WHY DO WE YAWN?

What’s behind this mysteries of yawning? First, let’s look at what this bodily motion is: Yawning is an involuntary action that causes us to open our mouths wide and breathe in deeply. We know it’s involuntary because we do it even before we’re born: According to Robert Provine, a developmental neuroscientist at the University of Maryland, Baltimore County, research has shown that 11-week-old fetuses yawn. Next time you’re in a meeting, try this little experiment: Take a big yawn, cover your mouth out of courtesy and watch to see how many people follow suit. There’s a good chance you’ll set off a chain reaction of deep breaths and wide-open mouths. And before you finish reading this article, it’s likely you’ll yawn at least once.

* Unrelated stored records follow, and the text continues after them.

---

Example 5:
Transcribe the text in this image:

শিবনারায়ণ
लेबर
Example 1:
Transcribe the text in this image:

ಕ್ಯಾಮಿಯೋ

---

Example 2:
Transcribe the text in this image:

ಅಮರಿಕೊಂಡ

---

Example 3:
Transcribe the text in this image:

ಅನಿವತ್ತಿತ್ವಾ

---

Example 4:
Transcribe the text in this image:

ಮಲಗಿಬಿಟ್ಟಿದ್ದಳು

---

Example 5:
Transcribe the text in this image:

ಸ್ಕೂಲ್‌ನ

Don’t misunderstand, we aren’t intending to bore you, but just reading about yawning will make you do it, just as seeing or hearing someone else yawn makes us do it, too. While yawning is commonly associated with relaxation and drowsiness, your heart rate can rise as much as 30 percent during a yawn, and yawning is a sign of arousal, including sexual arousal [sources: Alexander, The Stress of Life]. Many parts of the body are in action when you yawn. First, your mouth opens, and your jaw drops, allowing as much air as possible to be taken in. When you inhale, the air taken in is filling your lungs. Your abdominal muscles flex, and your diaphragm is pushed down.

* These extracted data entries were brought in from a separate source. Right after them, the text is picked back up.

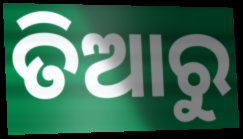
ତିଆରୁ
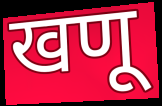
खणू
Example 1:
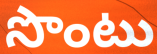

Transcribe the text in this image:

సొంటు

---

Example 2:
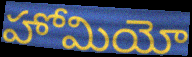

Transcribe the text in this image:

హోమియో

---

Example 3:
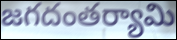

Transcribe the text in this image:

జగదంతర్యామి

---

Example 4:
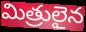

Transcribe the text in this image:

మిత్రులైన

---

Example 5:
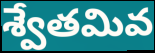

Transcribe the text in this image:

శ్వేతమివ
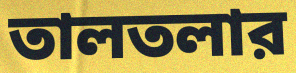
তালতলার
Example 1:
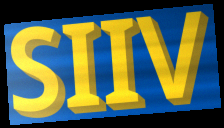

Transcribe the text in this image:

The air you breathe in expands the lungs to capacity and then some of the air is blown back out. A number of explanations have been giving to explain why we yawn. I found this one especially funny. It is called “The evolution theory”: Some think that yawning began with our ancestors, who used yawning to show their teeth and intimidate others. An offshoot of this theory is the idea that yawning developed from early man as a signal for us to change activities [source: University of Washington. Scientists cannot really explain why every person on the planet yawns- in most cases, several times a day. We know even babies in wombs do it. So do hedgehogs, ostriches, snakes and fish. There are lots of theories, often contradictory, but none of them satisfy all the researchers. New studies on rats seem to suggest that “a yawn may be a thermostat, cooling an overheated brain.” But ultimately ,no one really knows.